III.             LE CONTEXTE

[30]           Les faits ci‑dessous sont tirés des affidavits, y compris des pièces déposées par les parties.

[31]           Avant 1992, M. Lavallee avait habité dans une maison, à savoir l’unité 134, dans la réserve. Toutefois, en 1992, il en a été évincé parce qu’il n’avait pas payé son loyer. Il prétend que la principale raison de son éviction est d’ordre politique, mais il ne nie pas avoir omis de payer le loyer de la maison. Il n’a plus de logement dans la réserve et réside à Regina. M. Lavallee entretient des champs agricoles dans la réserve et entrepose son équipement agricole sur place.

[32]           Après l’éviction de M. Lavallee, la maison qu’il occupait avant 1992 a été réattribuée à un autre membre de la PNC. Malgré ce qu’il appelle ses prétentions traditionnelles à l’égard de la maison et de la terre, M. Lavallee s’est vu dire par les anciens chefs et les conseillers de la bande qu’il n’avait plus de prétention valable à l’égard de ce logement. L’occupante actuelle de la maison, Mme Adrienne Sparvier, s’est vu attribuer l’unité 134 par l’ancien chef et l’ancien conseil de bande. En date de la réunion du conseil de bande du 17 juin 2013, elle avait des arriérés de loyer sur le logement.

[33]           Le 17 juin 2013, le conseil de bande a adopté une motion évinçant Mme Adrienne Sparvier de l’unité 134. Le vote initial s’est soldé par une égalité des voix : quatre conseillers de la bande étaient en faveur de l’éviction et quatre s’y opposaient. M. Terrence Lavallee a, par son vote prépondérant du fait de son statut de chef, décidé de l’éviction de Mme Sparvier de l’unité 134. Le 11 juillet 2013, Mme Sparvier a porté en appel la décision de son éviction. Cet appel a été rejeté le 19 août 2013.

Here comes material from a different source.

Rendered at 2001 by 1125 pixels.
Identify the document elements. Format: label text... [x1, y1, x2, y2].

[34]           Le 19 août 2013, à une réunion du conseil de bande, le demandeur Kevin Delorme a présenté une motion visant à transférer l’unité 134 à M. Lavallee. M. Delorme prétend que la motion a été présentée à la condition que M. Lavallee présente au conseil de bande, avant le 27 juillet 2013, des documents démontrant la légitimité de ses prétentions à l’égard de la propriété. La question de savoir si ces conditions constituaient une obligation pour le transfert de la propriété ne fait pas consensus. Quoi qu’il en soit, la motion a été adoptée par sept voix. Personne ne s’y est opposé. Deux autres motions ont également été adoptées à cette réunion : l’une visait à autoriser M. Lavallee à faire installer l’électricité à son nom à l’unité 134, l’autre, à lui attribuer cette propriété par voie de résolution du conseil de bande. Ces motions ont été adoptées par quatre voix contre deux.

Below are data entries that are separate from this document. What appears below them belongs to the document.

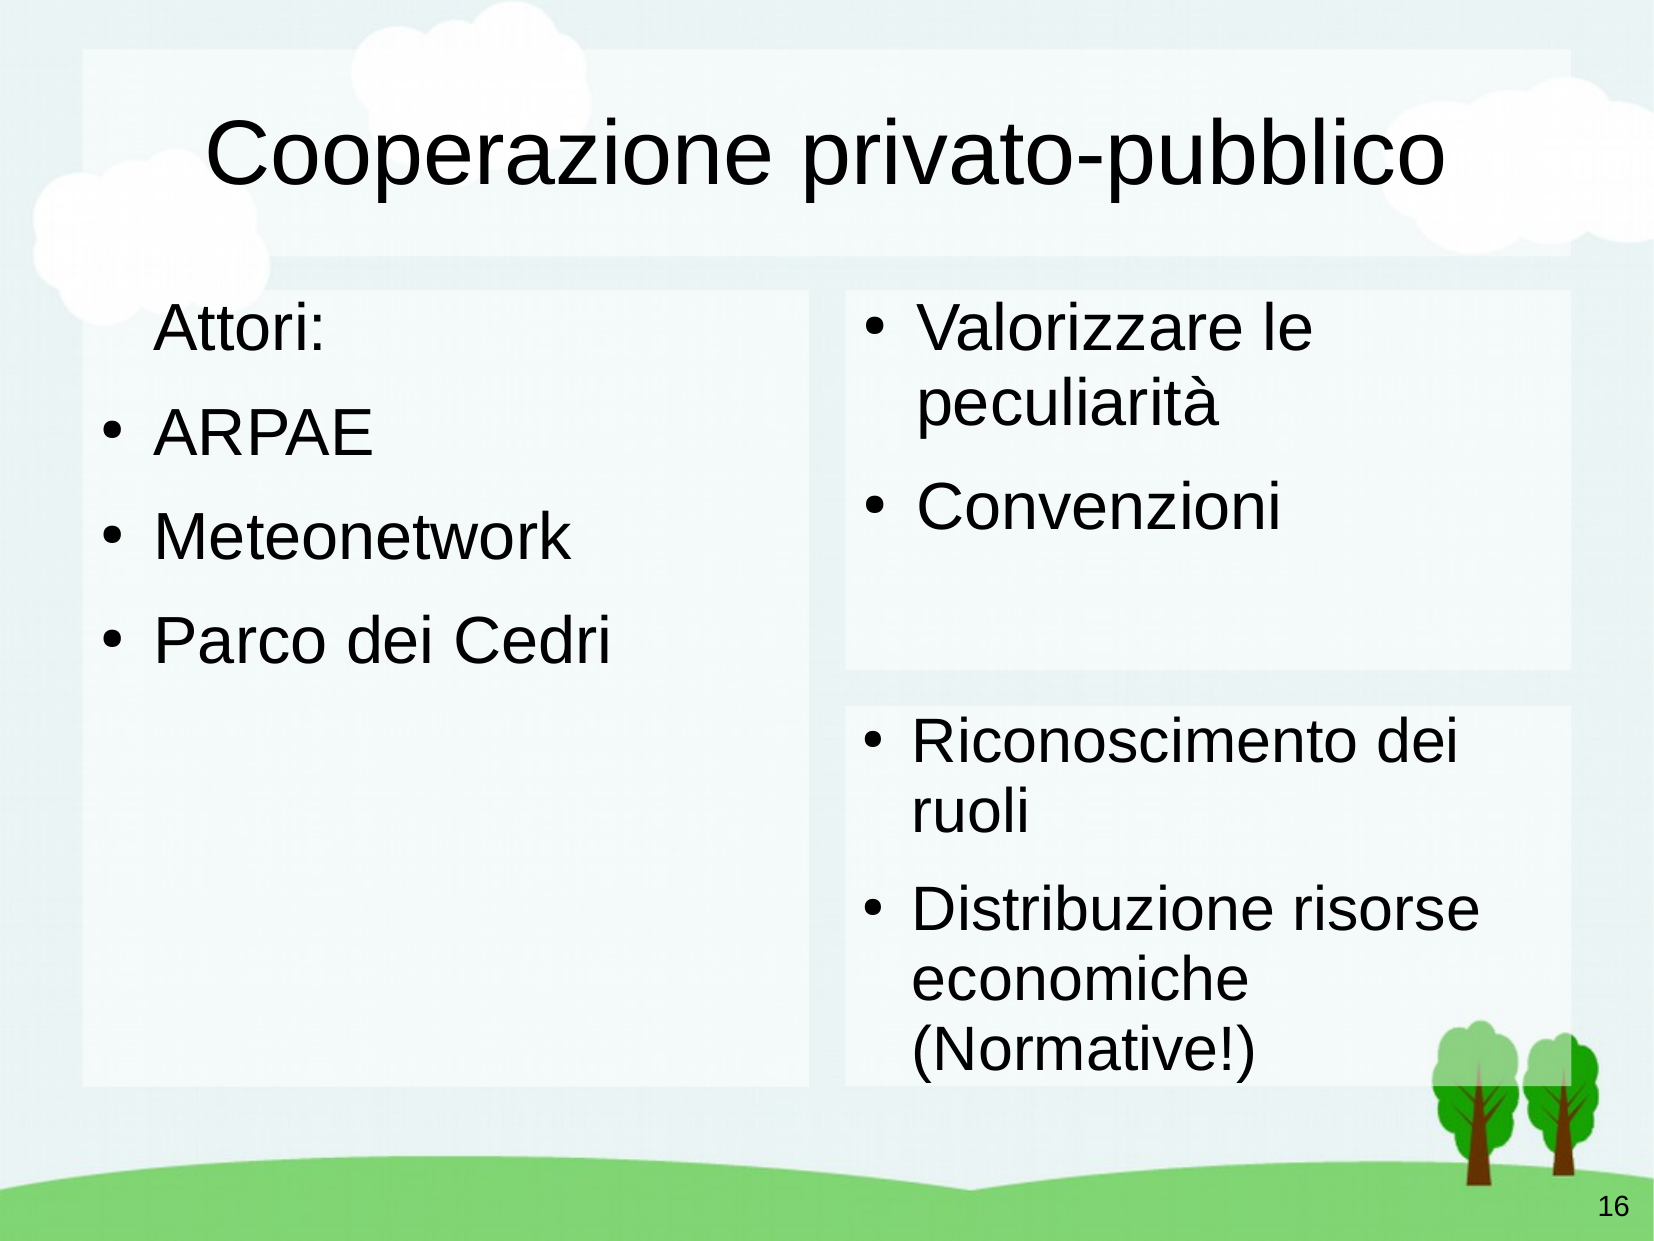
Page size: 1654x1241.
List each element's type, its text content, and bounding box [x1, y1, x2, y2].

list Valorizzare le peculiarità Convenzioni [845, 290, 1572, 671]
list Attori: ARPAE Meteonetwork Parco dei Cedri [82, 290, 809, 1087]
title Cooperazione privato-pubblico [82, 49, 1571, 257]
list Riconoscimento dei ruoli Distribuzione risorse economiche (Normative!) [845, 706, 1572, 1087]
picture [0, 0, 1654, 1241]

[35]           Pour des raisons inconnues, Mme Sparvier a refusé de quitter l’unité 134. M. Lavallee n’a pu prendre possession des lieux. Le 27 juillet 2013, trois mois après l’élection de M. Lavallee au poste de chef, le demandeur Malcolm Delorme est allé le voir et l’a invité à convoquer une réunion pour discuter des questions concernant sa résidence et la Loi électorale. M. Lavallee a refusé de convoquer cette réunion.

[36]           M. Malcolm Delorme a peu après confirmé qu’aucune maison de la réserve n’avait été attribuée à M. Lavallee et ce dernier a convoqué une réunion du conseil de bande. Cette réunion s’est tenue le 30 juillet 2013; M. Malcolm Delorme ainsi que les autres demandeurs conseillers étaient présents. Un des défendeurs, M. Walter Pelletier, est arrivé en retard et s’est assis à la table du conseil.

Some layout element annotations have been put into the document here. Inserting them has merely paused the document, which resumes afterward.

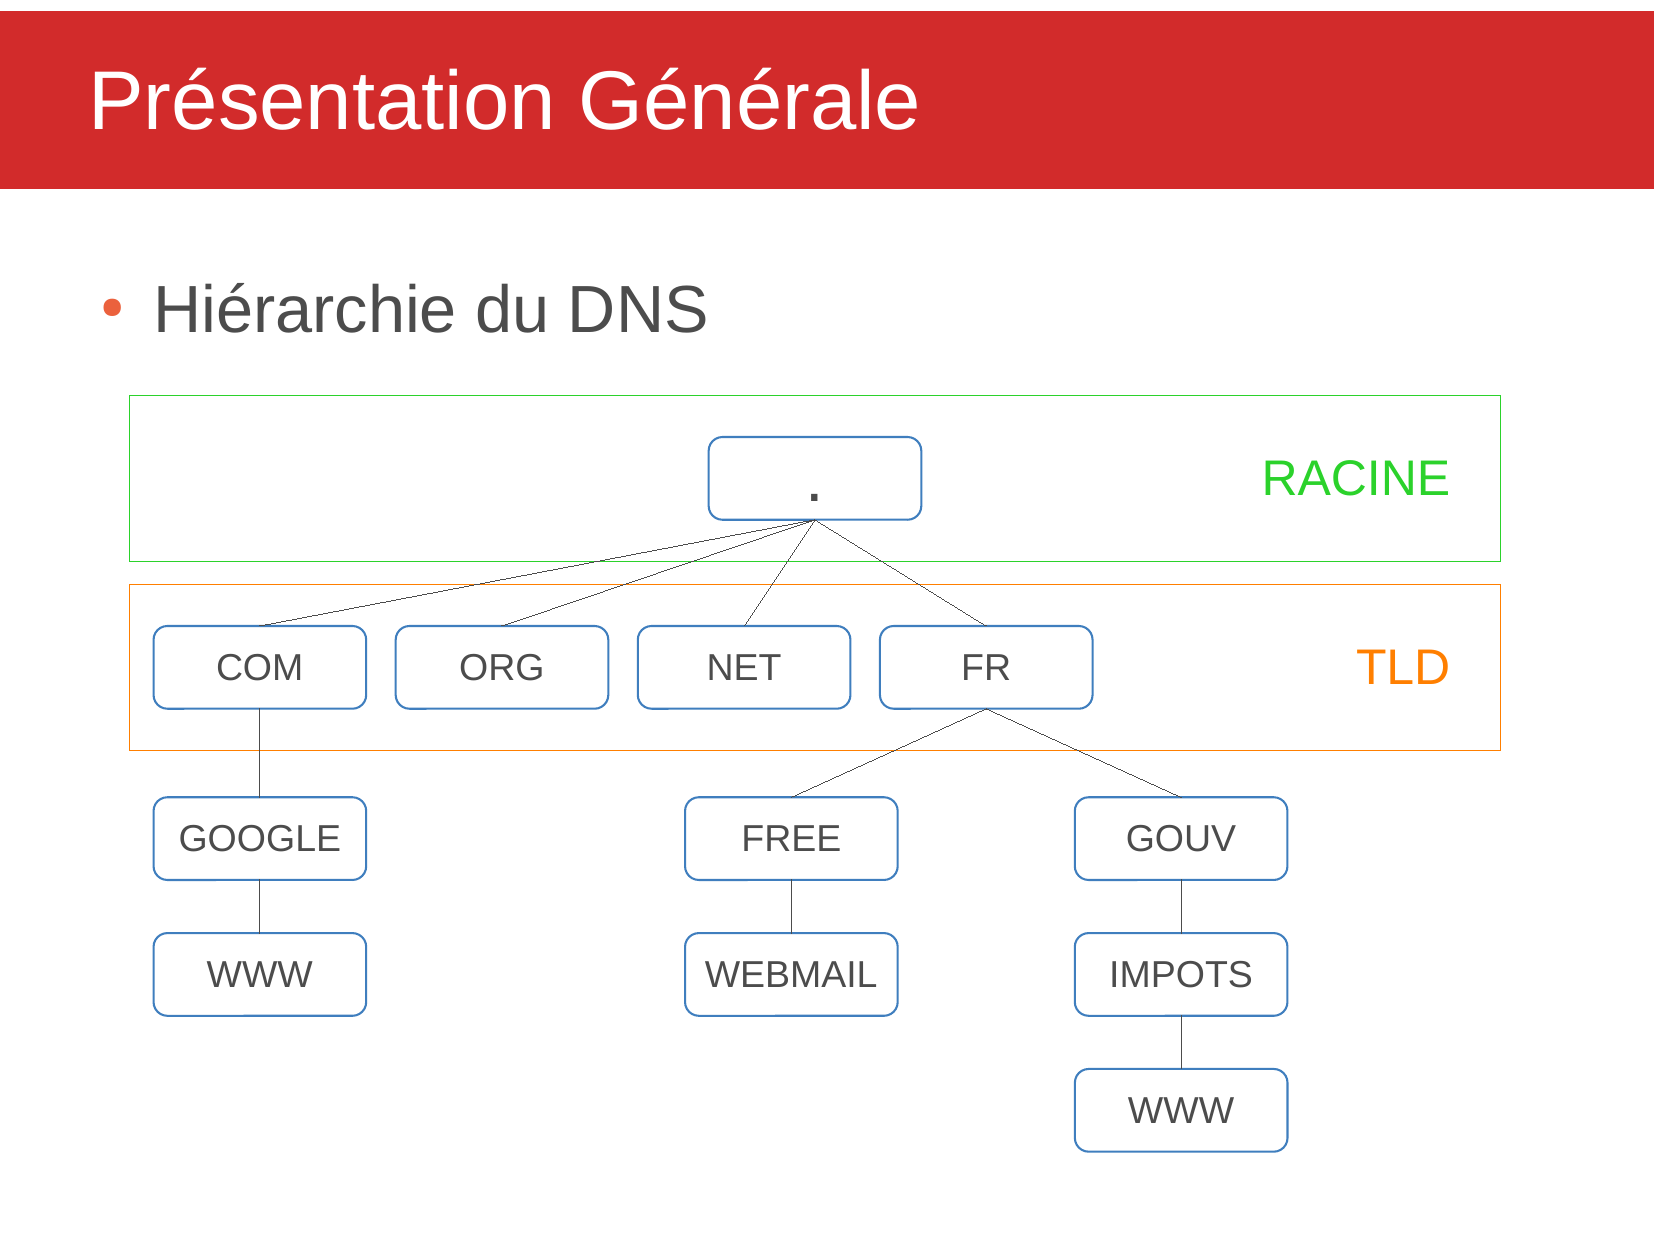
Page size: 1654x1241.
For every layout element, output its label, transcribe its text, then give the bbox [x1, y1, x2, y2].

text_box . [708, 437, 922, 520]
title Présentation Générale [0, 11, 1654, 189]
text_box IMPOTS [1074, 933, 1288, 1016]
text_box FR [879, 625, 1093, 709]
text_box FREE [685, 797, 898, 880]
text_box COM [153, 625, 367, 709]
list Hiérarchie du DNS [82, 271, 1571, 1134]
text_box GOOGLE [153, 797, 367, 880]
text_box GOUV [1074, 797, 1288, 880]
text_box WWW [153, 933, 367, 1016]
text_box NET [637, 625, 851, 709]
text_box WEBMAIL [685, 933, 898, 1016]
text_box ORG [395, 625, 609, 709]
text_box WWW [1074, 1068, 1288, 1152]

[37]           À ce moment, les demandeurs conseillers se sont rendu compte que le quorum était atteint : il y avait les cinq personnes nécessaires à la tenue d’une réunion officielle du conseil de bande. Une motion visant à maintenir et à appliquer la Loi électorale a été présentée. D’après les demandeurs, M. Walter Pelletier a été le seul à voter contre. M. Pelletier conteste la validité de la réunion du conseil de bande et nie avoir voté sur la motion.

[38]           Le 3 août 2013, une réunion communautaire spéciale a été tenue en présence des membres de la PNC. Les demandeurs étaient présents à la réunion. Les membres de la PNC ont discuté de la Loi électorale et de ses exigences en matière de résidence. Ils ont voté pour le maintien de la Loi électorale et ont exigé que M. Malcolm Delorme assure l’intérim au poste de chef. Son éligibilité au poste de chef par intérim reposait sur une coutume locale voulant que le conseiller ayant reçu le nombre le plus élevé de votes à la dernière élection devienne chef par intérim lorsque le poste de chef est vacant.

[39]           Le 9 août 2013 s’est tenue une réunion du conseil de bande à laquelle tous les demandeurs et les défendeurs ont participé. En sa qualité de chef, M. Lavallee a assumé la présidence de la réunion. Les demandeurs ont déclaré qu’ils ne reconnaissaient pas M. Lavallee comme chef étant donné que son poste était vacant par l’effet de la Loi électorale. M. Kevin Delorme a demandé à M. Lavallee de renoncer à la présidence de l’assemblée et de nommer un nouveau président à sa place. M. Lavallee a rejeté cette demande.

[40]           M. Kevin Delorme a alors présenté une motion visant à adopter une résolution pour la tenue d’une élection partielle afin de pourvoir le poste vacant de chef de la PNC. Cette motion a été appuyée par M. Malcolm Delorme. La motion a été déclarée non recevable par M. Lavallee et les défendeurs ont refusé de voter. Les demandeurs ont alors quitté la réunion en signe de protestation et les défendeurs ont poursuivi la réunion du conseil de bande.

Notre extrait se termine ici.